• _EXTRACTED ENTRIES_
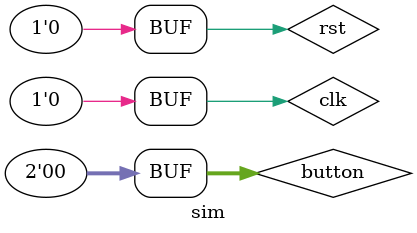
<source format=v>
`timescale 1ns / 1ps


module sim;
    // Inputs
    reg rst;
    reg clk;
    reg [1:0] button;
    // Outputs
    wire [31:0] led;
    R_I_TOP uut(
        .rst(rst),
        .clk(clk),
        .button(button),
        .LED(led)
    );
    initial begin
        // Initialize Inputs
		rst = 0;
        clk = 0;
        button = 0;
        
		// Wait 100 ns for global reset to finish
		#100;

        #20
        clk = 1;
        #20
        clk = 0;
        #20
        clk = 1;
        #20
        clk = 0;
        #20
        clk = 1;
        #20
        clk = 0;
        #20
        clk = 1;
        #20
        clk = 0;
        #20
        clk = 1;
        #20
        clk = 0;
        #20
        clk = 1;
        #20
        clk = 0;
        #20
        clk = 1;
        #20
        clk = 0;
        #20
        clk = 1;
        #20
        clk = 0;
        #20
        clk = 1;
        #20
        clk = 0;
        #20
        clk = 1;
        #20
        clk = 0;
        #20
        clk = 1;
        #20
        clk = 0;
        #20
        clk = 1;
        #20
        clk = 0;
        #20
        clk = 1;
        #20
        clk = 0;
        #20
        clk = 1;
        #20
        clk = 0;
        #20
        clk = 1;
        #20
        clk = 0;
        #20
        clk = 1;
        #20
        clk = 0;
        #20
        clk = 1;
        #20
        clk = 0;
        #20
        clk = 1;
        #20
        clk = 0;
        #20
        clk = 1;
        #20
        clk = 0;
        #20
        clk = 1;
        #20
        clk = 0;
        #20
        clk = 1;
        #20
        clk = 0;
        #20
        clk = 1;
        #20
        clk = 0;
        #20
        clk = 1;
        #20
        clk = 0;
        #20
        clk = 1;
        #20
        clk = 0;
        #20
        clk = 1;
        #20
        clk = 0;
        #20
        clk = 1;
        #20
        clk = 0;
        #20
        clk = 1;
        #20
        clk = 0;
        #20
        clk = 1;
        #20
        clk = 0;
        #20
        clk = 1;
        #20
        clk = 0;
        #20
        clk = 1;
        #20
        clk = 0;
        #20
        clk = 1;
        #20
        clk = 0;
        #20
        clk = 1;
        #20
        clk = 0;
        #20
        clk = 1;
        #20
        clk = 0;
        #20
        clk = 1;
        #20
        clk = 0;
        #20
        clk = 1;
        #20
        clk = 0;
        #20
        clk = 1;
        #20
        clk = 0;


    end
endmodule

</source>
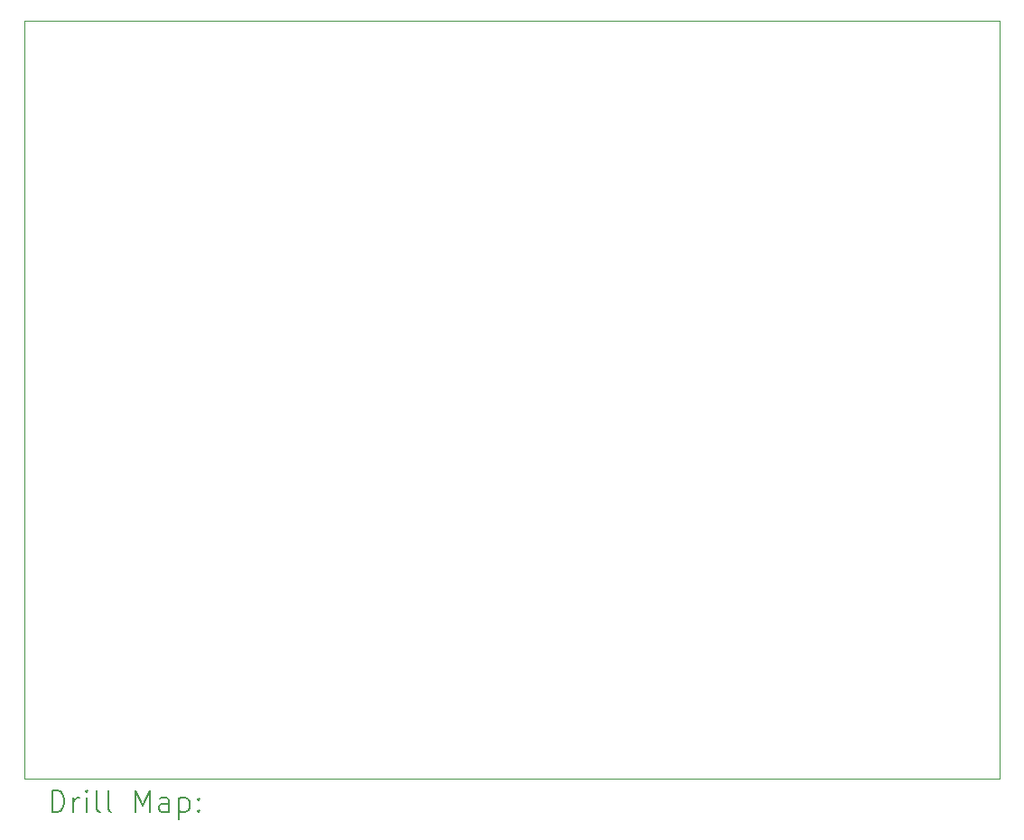
<source format=gbr>
%TF.GenerationSoftware,KiCad,Pcbnew,7.0.6*%
%TF.CreationDate,2023-08-10T21:44:05+02:00*%
%TF.ProjectId,ps2_mouse_to_serial_rev2,7073325f-6d6f-4757-9365-5f746f5f7365,rev?*%
%TF.SameCoordinates,Original*%
%TF.FileFunction,Drillmap*%
%TF.FilePolarity,Positive*%
%FSLAX45Y45*%
G04 Gerber Fmt 4.5, Leading zero omitted, Abs format (unit mm)*
G04 Created by KiCad (PCBNEW 7.0.6) date 2023-08-10 21:44:05*
%MOMM*%
%LPD*%
G01*
G04 APERTURE LIST*
%ADD10C,0.050000*%
%ADD11C,0.200000*%
G04 APERTURE END LIST*
D10*
X2540000Y-2540000D02*
X11684000Y-2540000D01*
X11684000Y-9652000D01*
X2540000Y-9652000D01*
X2540000Y-2540000D01*
D11*
X2798277Y-9965984D02*
X2798277Y-9765984D01*
X2798277Y-9765984D02*
X2845896Y-9765984D01*
X2845896Y-9765984D02*
X2874467Y-9775508D01*
X2874467Y-9775508D02*
X2893515Y-9794555D01*
X2893515Y-9794555D02*
X2903039Y-9813603D01*
X2903039Y-9813603D02*
X2912562Y-9851698D01*
X2912562Y-9851698D02*
X2912562Y-9880270D01*
X2912562Y-9880270D02*
X2903039Y-9918365D01*
X2903039Y-9918365D02*
X2893515Y-9937412D01*
X2893515Y-9937412D02*
X2874467Y-9956460D01*
X2874467Y-9956460D02*
X2845896Y-9965984D01*
X2845896Y-9965984D02*
X2798277Y-9965984D01*
X2998277Y-9965984D02*
X2998277Y-9832650D01*
X2998277Y-9870746D02*
X3007801Y-9851698D01*
X3007801Y-9851698D02*
X3017324Y-9842174D01*
X3017324Y-9842174D02*
X3036372Y-9832650D01*
X3036372Y-9832650D02*
X3055420Y-9832650D01*
X3122086Y-9965984D02*
X3122086Y-9832650D01*
X3122086Y-9765984D02*
X3112562Y-9775508D01*
X3112562Y-9775508D02*
X3122086Y-9785031D01*
X3122086Y-9785031D02*
X3131610Y-9775508D01*
X3131610Y-9775508D02*
X3122086Y-9765984D01*
X3122086Y-9765984D02*
X3122086Y-9785031D01*
X3245896Y-9965984D02*
X3226848Y-9956460D01*
X3226848Y-9956460D02*
X3217324Y-9937412D01*
X3217324Y-9937412D02*
X3217324Y-9765984D01*
X3350658Y-9965984D02*
X3331610Y-9956460D01*
X3331610Y-9956460D02*
X3322086Y-9937412D01*
X3322086Y-9937412D02*
X3322086Y-9765984D01*
X3579229Y-9965984D02*
X3579229Y-9765984D01*
X3579229Y-9765984D02*
X3645896Y-9908841D01*
X3645896Y-9908841D02*
X3712562Y-9765984D01*
X3712562Y-9765984D02*
X3712562Y-9965984D01*
X3893515Y-9965984D02*
X3893515Y-9861222D01*
X3893515Y-9861222D02*
X3883991Y-9842174D01*
X3883991Y-9842174D02*
X3864943Y-9832650D01*
X3864943Y-9832650D02*
X3826848Y-9832650D01*
X3826848Y-9832650D02*
X3807801Y-9842174D01*
X3893515Y-9956460D02*
X3874467Y-9965984D01*
X3874467Y-9965984D02*
X3826848Y-9965984D01*
X3826848Y-9965984D02*
X3807801Y-9956460D01*
X3807801Y-9956460D02*
X3798277Y-9937412D01*
X3798277Y-9937412D02*
X3798277Y-9918365D01*
X3798277Y-9918365D02*
X3807801Y-9899317D01*
X3807801Y-9899317D02*
X3826848Y-9889793D01*
X3826848Y-9889793D02*
X3874467Y-9889793D01*
X3874467Y-9889793D02*
X3893515Y-9880270D01*
X3988753Y-9832650D02*
X3988753Y-10032650D01*
X3988753Y-9842174D02*
X4007801Y-9832650D01*
X4007801Y-9832650D02*
X4045896Y-9832650D01*
X4045896Y-9832650D02*
X4064943Y-9842174D01*
X4064943Y-9842174D02*
X4074467Y-9851698D01*
X4074467Y-9851698D02*
X4083991Y-9870746D01*
X4083991Y-9870746D02*
X4083991Y-9927889D01*
X4083991Y-9927889D02*
X4074467Y-9946936D01*
X4074467Y-9946936D02*
X4064943Y-9956460D01*
X4064943Y-9956460D02*
X4045896Y-9965984D01*
X4045896Y-9965984D02*
X4007801Y-9965984D01*
X4007801Y-9965984D02*
X3988753Y-9956460D01*
X4169705Y-9946936D02*
X4179229Y-9956460D01*
X4179229Y-9956460D02*
X4169705Y-9965984D01*
X4169705Y-9965984D02*
X4160182Y-9956460D01*
X4160182Y-9956460D02*
X4169705Y-9946936D01*
X4169705Y-9946936D02*
X4169705Y-9965984D01*
X4169705Y-9842174D02*
X4179229Y-9851698D01*
X4179229Y-9851698D02*
X4169705Y-9861222D01*
X4169705Y-9861222D02*
X4160182Y-9851698D01*
X4160182Y-9851698D02*
X4169705Y-9842174D01*
X4169705Y-9842174D02*
X4169705Y-9861222D01*
M02*

</source>
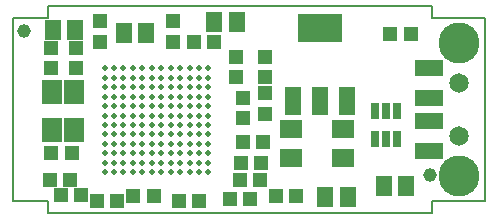
<source format=gbr>
%FSLAX25Y25*%
%MOIN*%
G04 EasyPC Gerber Version 18.0.8 Build 3632 *
%ADD112R,0.02962X0.05324*%
%ADD104R,0.04537X0.04931*%
%ADD99R,0.04734X0.04852*%
%ADD96R,0.04931X0.04537*%
%ADD102R,0.05400X0.09400*%
%ADD97R,0.05718X0.06506*%
%ADD109R,0.06506X0.08080*%
%ADD106R,0.09261X0.05324*%
%ADD103R,0.14773X0.09261*%
%ADD10C,0.00500*%
%ADD101C,0.01978*%
%ADD111C,0.04537*%
%ADD108C,0.06518*%
%ADD105R,0.04931X0.04537*%
%ADD98R,0.04852X0.04734*%
%ADD100R,0.04537X0.04931*%
%ADD107C,0.13655*%
%ADD110R,0.07687X0.06112*%
X0Y0D02*
D02*
D10*
X166667Y14305D02*
X38814D01*
Y18242*
X27003*
Y79462*
X38814*
Y83399*
X166667*
Y79462*
X184423*
Y18242*
X166667*
Y14305*
D02*
D96*
X43021Y20395D03*
X49714D03*
X99383Y19029D03*
X103911Y37927D03*
X106076Y19029D03*
X110604Y37927D03*
X152952Y74007D03*
X159645D03*
D02*
D97*
X40354Y75385D03*
X47834D03*
X64147Y74147D03*
X71628D03*
X94291Y77887D03*
X101771D03*
X131299Y19480D03*
X138779D03*
X150787Y23417D03*
X158267D03*
D02*
D98*
X56273Y71293D03*
Y78183D03*
X80486Y71293D03*
Y78183D03*
X101352Y59482D03*
Y66372D03*
X111194Y47474D03*
Y54364D03*
D02*
D99*
X39836Y34383D03*
X46726D03*
X54994Y18439D03*
X61883D03*
X82356D03*
X89246D03*
X114639Y20013D03*
X121529D03*
D02*
D100*
X103911Y45998D03*
Y52691D03*
D02*
D101*
X57651Y27887D03*
Y31037D03*
Y34187D03*
Y37336D03*
Y40486D03*
Y43635D03*
Y46785D03*
Y49935D03*
Y53084D03*
Y56234D03*
Y59383D03*
Y62533D03*
X60801Y27887D03*
Y31037D03*
Y34187D03*
Y37336D03*
Y40486D03*
Y43635D03*
Y46785D03*
Y49935D03*
Y53084D03*
Y56234D03*
Y59383D03*
Y62533D03*
X63950Y27887D03*
Y31037D03*
Y34187D03*
Y37336D03*
Y40486D03*
Y43635D03*
Y46785D03*
Y49935D03*
Y53084D03*
Y56234D03*
Y59383D03*
Y62533D03*
X67100Y27887D03*
Y31037D03*
Y34187D03*
Y37336D03*
Y40486D03*
Y43635D03*
Y46785D03*
Y49935D03*
Y53084D03*
Y56234D03*
Y59383D03*
Y62533D03*
X70250Y27887D03*
Y31037D03*
Y34187D03*
Y37336D03*
Y40486D03*
Y43635D03*
Y46785D03*
Y49935D03*
Y53084D03*
Y56234D03*
Y59383D03*
Y62533D03*
X73399Y27887D03*
Y31037D03*
Y34187D03*
Y37336D03*
Y40486D03*
Y43635D03*
Y46785D03*
Y49935D03*
Y53084D03*
Y56234D03*
Y59383D03*
Y62533D03*
X76549Y27887D03*
Y31037D03*
Y34187D03*
Y37336D03*
Y40486D03*
Y43635D03*
Y46785D03*
Y49935D03*
Y53084D03*
Y56234D03*
Y59383D03*
Y62533D03*
X79698Y27887D03*
Y31037D03*
Y34187D03*
Y37336D03*
Y40486D03*
Y43635D03*
Y46785D03*
Y49935D03*
Y53084D03*
Y56234D03*
Y59383D03*
Y62533D03*
X82848Y27887D03*
Y31037D03*
Y34187D03*
Y37336D03*
Y40486D03*
Y43635D03*
Y46785D03*
Y49935D03*
Y53084D03*
Y56234D03*
Y59383D03*
Y62533D03*
X85998Y27887D03*
Y31037D03*
Y34187D03*
Y37336D03*
Y40486D03*
Y43635D03*
Y46785D03*
Y49935D03*
Y53084D03*
Y56234D03*
Y59383D03*
Y62533D03*
X89147Y27887D03*
Y31037D03*
Y34187D03*
Y37336D03*
Y40486D03*
Y43635D03*
Y46785D03*
Y49935D03*
Y53084D03*
Y56234D03*
Y59383D03*
Y62533D03*
X92297Y27887D03*
Y31037D03*
Y34187D03*
Y37336D03*
Y40486D03*
Y43635D03*
Y46785D03*
Y49935D03*
Y53084D03*
Y56234D03*
Y59383D03*
Y62533D03*
D02*
D102*
X120402Y51711D03*
X129502D03*
X138602D03*
D02*
D103*
X129502Y76112D03*
D02*
D104*
X39344Y25328D03*
X46037D03*
X67297Y20013D03*
X73990D03*
X87572Y71391D03*
X94265D03*
X102730Y25328D03*
X103124Y31037D03*
X109423Y25328D03*
X109817Y31037D03*
D02*
D105*
X39935Y62730D03*
Y69423D03*
X48006Y62730D03*
Y69423D03*
X111194Y59777D03*
Y66470D03*
D02*
D106*
X165919Y35072D03*
Y44915D03*
Y52789D03*
Y62631D03*
D02*
D107*
X175761Y26805D03*
Y70899D03*
D02*
D108*
Y39946D03*
Y57757D03*
D02*
D109*
X40106Y42077D03*
Y54705D03*
X47383Y42077D03*
Y54705D03*
D02*
D110*
X119856Y32809D03*
Y42257D03*
X137179Y32809D03*
Y42257D03*
D02*
D111*
X30683Y74992D03*
X166023Y26960D03*
D02*
D112*
X147809Y39108D03*
Y48163D03*
X151549Y39108D03*
Y48163D03*
X155289Y39108D03*
Y48163D03*
X0Y0D02*
M02*

</source>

• _PROBLEM_
Going down the listing above, begin printing at the line with "X2912562Y-9851698D02*" and finish with the line with "X3017324Y-9842174D01*", exactly as they appear.

• _RESPONSE BELOW_
X2912562Y-9851698D02*
X2912562Y-9880270D01*
X2912562Y-9880270D02*
X2903039Y-9918365D01*
X2903039Y-9918365D02*
X2893515Y-9937412D01*
X2893515Y-9937412D02*
X2874467Y-9956460D01*
X2874467Y-9956460D02*
X2845896Y-9965984D01*
X2845896Y-9965984D02*
X2798277Y-9965984D01*
X2998277Y-9965984D02*
X2998277Y-9832650D01*
X2998277Y-9870746D02*
X3007801Y-9851698D01*
X3007801Y-9851698D02*
X3017324Y-9842174D01*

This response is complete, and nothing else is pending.